IN experimental studies installed teratogenic effects of vinblastine.
Cautions
Be wary vinblastine in patients with chicken pox (incl. recently transferred or after contact with sick), Herpes Zoster, other acute infectious diseases, gout, nefrolitiazom (incl. history). In patients with impaired liver function, elevated the risk of toxic effects of vinblastine.
To apply caution in the face of treatment drugs, oppressive izofermenta CYP3A activity.

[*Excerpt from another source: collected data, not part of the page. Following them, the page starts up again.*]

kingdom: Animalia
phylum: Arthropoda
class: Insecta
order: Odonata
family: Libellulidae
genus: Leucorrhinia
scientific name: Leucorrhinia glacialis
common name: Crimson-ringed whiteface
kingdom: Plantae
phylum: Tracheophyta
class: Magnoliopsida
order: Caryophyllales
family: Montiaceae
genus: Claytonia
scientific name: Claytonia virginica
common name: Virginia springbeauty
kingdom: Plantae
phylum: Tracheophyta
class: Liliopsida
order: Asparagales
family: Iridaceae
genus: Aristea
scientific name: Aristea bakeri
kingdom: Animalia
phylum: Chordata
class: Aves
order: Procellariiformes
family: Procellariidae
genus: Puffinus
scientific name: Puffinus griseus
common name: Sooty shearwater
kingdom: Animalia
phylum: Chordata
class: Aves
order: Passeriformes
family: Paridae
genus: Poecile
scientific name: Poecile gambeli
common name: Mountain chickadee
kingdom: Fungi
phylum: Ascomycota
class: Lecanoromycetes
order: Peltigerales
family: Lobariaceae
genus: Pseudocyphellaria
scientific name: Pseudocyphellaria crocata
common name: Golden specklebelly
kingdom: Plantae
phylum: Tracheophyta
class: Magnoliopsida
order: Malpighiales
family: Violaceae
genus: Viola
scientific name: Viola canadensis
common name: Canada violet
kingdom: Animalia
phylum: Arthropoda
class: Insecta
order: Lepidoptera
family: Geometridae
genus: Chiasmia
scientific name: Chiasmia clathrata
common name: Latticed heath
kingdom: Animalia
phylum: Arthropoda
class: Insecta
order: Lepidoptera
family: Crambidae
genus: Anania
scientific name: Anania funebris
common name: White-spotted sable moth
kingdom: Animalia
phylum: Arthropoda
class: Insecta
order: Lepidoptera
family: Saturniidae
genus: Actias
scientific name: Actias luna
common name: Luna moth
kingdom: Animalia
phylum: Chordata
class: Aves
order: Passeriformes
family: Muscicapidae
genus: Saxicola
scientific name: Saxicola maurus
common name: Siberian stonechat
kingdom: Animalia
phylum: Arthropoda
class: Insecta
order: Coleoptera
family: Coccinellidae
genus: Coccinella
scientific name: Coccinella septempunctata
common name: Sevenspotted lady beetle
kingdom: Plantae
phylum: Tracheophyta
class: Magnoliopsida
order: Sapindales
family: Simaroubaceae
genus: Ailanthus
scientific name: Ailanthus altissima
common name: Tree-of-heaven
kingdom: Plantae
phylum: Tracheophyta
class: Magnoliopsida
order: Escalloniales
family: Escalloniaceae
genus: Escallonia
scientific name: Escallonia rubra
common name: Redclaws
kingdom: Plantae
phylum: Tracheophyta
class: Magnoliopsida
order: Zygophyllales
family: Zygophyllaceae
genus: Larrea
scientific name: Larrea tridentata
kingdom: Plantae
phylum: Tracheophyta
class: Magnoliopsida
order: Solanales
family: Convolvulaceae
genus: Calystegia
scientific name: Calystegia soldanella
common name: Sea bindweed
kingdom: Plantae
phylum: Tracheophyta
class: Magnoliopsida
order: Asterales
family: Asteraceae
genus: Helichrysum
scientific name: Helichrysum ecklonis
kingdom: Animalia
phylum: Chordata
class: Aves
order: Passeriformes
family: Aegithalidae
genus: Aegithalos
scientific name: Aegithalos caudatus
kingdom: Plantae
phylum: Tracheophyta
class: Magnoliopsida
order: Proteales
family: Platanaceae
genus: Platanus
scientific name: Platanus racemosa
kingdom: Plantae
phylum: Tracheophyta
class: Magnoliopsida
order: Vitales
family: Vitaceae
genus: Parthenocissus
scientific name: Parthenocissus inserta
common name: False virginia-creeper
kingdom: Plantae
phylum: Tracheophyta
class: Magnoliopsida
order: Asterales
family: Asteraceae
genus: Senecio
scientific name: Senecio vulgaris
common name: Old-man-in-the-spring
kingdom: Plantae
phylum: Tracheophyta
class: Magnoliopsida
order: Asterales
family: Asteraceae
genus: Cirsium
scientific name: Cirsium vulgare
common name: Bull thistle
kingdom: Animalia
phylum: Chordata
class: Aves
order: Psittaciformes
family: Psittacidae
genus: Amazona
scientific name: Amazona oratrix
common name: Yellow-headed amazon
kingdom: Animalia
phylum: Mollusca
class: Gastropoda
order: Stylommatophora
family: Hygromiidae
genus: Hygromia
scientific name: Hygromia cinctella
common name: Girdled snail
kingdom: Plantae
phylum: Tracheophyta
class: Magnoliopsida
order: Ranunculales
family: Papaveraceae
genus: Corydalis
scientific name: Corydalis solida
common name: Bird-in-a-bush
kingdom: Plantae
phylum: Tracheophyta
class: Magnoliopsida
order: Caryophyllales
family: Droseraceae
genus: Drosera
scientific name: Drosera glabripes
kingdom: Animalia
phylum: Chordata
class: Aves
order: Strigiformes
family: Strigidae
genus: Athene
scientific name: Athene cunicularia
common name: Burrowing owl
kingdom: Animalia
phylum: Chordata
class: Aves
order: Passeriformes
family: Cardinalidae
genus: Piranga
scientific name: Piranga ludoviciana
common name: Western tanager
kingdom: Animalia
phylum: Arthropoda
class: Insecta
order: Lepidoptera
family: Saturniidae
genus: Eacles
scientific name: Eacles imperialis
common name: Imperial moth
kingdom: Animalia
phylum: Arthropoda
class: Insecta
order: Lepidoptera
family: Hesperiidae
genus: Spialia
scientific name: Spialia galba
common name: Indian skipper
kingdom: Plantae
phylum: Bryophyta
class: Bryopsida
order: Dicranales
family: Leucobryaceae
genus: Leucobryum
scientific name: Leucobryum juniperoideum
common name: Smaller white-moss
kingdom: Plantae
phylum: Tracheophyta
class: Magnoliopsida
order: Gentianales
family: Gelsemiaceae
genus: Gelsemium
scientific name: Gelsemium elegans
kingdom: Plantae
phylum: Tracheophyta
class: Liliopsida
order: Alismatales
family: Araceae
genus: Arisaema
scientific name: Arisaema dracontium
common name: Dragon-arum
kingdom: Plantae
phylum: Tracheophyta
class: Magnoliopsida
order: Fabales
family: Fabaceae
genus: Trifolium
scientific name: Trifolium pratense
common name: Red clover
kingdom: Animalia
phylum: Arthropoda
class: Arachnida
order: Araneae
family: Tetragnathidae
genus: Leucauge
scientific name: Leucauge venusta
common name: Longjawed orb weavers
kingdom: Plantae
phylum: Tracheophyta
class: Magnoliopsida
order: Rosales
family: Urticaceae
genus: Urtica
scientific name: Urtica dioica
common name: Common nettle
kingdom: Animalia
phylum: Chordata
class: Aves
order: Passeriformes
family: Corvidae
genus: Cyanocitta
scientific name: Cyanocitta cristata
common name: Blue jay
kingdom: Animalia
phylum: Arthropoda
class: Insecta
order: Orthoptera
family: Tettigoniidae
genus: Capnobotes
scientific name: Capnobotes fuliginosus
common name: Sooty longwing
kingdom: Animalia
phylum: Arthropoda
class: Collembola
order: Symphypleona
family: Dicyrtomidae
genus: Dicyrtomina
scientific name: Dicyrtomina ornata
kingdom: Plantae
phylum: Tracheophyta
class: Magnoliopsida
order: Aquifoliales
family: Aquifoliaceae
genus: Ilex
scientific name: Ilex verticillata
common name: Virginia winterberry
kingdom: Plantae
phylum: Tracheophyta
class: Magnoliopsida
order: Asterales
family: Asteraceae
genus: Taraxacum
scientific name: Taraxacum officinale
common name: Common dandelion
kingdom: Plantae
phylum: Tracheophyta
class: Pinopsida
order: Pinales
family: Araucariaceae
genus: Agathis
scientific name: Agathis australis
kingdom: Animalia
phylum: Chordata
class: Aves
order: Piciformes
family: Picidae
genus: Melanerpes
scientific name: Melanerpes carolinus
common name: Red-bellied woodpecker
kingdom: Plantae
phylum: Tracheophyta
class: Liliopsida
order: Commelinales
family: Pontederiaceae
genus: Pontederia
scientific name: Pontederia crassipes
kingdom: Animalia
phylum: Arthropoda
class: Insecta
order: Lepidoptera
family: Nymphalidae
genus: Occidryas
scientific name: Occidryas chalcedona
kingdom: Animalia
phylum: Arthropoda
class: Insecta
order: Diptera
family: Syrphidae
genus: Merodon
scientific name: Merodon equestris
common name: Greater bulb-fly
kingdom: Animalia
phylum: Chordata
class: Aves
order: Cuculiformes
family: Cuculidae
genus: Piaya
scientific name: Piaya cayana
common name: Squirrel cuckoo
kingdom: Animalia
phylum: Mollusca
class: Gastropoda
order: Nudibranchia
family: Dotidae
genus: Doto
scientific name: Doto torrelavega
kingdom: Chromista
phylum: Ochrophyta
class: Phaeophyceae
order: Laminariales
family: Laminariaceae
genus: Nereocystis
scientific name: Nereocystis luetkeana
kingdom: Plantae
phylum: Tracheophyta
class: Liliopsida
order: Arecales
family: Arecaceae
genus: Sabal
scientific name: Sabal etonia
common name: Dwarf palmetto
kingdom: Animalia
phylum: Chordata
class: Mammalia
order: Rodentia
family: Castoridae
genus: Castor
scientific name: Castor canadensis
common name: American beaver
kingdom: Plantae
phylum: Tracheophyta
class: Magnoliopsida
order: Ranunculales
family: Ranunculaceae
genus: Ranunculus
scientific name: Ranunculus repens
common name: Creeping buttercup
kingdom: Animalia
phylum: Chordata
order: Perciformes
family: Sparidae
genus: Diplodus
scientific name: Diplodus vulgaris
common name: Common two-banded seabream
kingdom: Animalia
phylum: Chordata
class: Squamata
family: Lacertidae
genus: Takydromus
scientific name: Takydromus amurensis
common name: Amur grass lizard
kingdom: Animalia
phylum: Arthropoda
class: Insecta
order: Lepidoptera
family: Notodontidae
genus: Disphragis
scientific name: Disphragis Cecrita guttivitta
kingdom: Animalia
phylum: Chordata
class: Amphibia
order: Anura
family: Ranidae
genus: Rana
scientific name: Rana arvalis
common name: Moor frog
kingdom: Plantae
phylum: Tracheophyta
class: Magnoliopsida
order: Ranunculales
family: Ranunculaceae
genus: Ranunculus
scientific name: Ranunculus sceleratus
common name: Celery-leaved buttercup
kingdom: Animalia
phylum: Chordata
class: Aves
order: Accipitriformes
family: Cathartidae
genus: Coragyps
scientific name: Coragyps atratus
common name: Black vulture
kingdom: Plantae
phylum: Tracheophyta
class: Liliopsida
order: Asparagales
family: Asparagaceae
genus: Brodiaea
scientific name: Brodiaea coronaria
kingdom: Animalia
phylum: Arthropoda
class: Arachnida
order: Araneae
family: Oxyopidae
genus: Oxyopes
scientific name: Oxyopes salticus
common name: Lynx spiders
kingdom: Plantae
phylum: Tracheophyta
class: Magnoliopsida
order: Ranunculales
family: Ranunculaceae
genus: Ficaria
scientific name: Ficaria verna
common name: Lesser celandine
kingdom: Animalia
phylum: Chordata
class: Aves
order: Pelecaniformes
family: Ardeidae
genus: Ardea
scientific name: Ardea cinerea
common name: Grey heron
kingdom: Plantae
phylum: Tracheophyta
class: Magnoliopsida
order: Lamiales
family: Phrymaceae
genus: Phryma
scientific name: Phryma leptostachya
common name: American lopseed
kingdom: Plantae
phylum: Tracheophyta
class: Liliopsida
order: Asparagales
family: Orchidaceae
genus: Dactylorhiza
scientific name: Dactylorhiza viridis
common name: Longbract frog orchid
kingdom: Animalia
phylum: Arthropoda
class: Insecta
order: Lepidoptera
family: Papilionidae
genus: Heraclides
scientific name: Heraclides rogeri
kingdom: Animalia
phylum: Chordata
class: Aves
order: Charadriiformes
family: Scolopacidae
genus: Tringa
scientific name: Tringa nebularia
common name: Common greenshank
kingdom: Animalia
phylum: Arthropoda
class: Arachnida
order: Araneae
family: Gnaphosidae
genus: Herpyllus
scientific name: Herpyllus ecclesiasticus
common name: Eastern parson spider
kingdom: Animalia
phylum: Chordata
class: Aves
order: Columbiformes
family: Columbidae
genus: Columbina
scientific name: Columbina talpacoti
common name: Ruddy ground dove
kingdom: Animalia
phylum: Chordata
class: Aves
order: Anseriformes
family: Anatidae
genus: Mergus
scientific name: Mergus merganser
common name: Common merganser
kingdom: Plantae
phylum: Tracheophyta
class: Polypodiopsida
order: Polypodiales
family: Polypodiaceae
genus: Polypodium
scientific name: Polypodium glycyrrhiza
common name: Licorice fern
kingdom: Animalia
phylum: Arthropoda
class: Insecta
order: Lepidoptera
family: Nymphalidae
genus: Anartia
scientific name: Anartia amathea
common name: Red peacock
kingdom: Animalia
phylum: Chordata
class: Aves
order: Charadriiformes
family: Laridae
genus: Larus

Maximum depression of blood (primarily the reduction in the number of leukocytes in peripheral blood) achieved through 5-10 days after discontinuation of vinblastine. Normalization of the number of cells in the peripheral blood is a 7-14 days. Development of thrombocytopenia (less 200 000/l) most likely in patients, receiving prior anti-tumor or radiation therapy. Normalization of the number of platelets is celebrated, usually, a few days after the lifting of vinblastine.
The risk of radiation in the application of vinblastine in patients with elevated kahexiei and ulcerous lesions of skin, Therefore, patients with the above States to appoint does not recommend. In patients with metastases in bone marrow marked falls in the number of leukocytes and platelets was observed after the application of vinblastine in medium doses. In these cases, the continued application of vinblastine not shown.
During therapy should monitor activity transaminaz liver and LDH, levels of bilirubin and uric acid concentrations in blood plasma.
During treatment is not recommended vaccination of patients and their families.
Vnutriobolocherne introduction of vinblastine may cause fatal. In case of accidental contact with eyes may arise a strong inflammation.
Drug Interactions
Together with the application activity inhibitors izofermenta CYP3A may earlier emergence and/or exacerbation of severity of the side effects of vinblastine.
Together with the application of vinblastine may reduce concentration fenitoina plasma and decrease its anticonvulsant activity, apparently, by reducing the absorption of, improve the speed of metabolism and elimination of fenitoina.
While the application of vinblastine in high doses with interferon alfa-n1 possible severe mielodeprescia.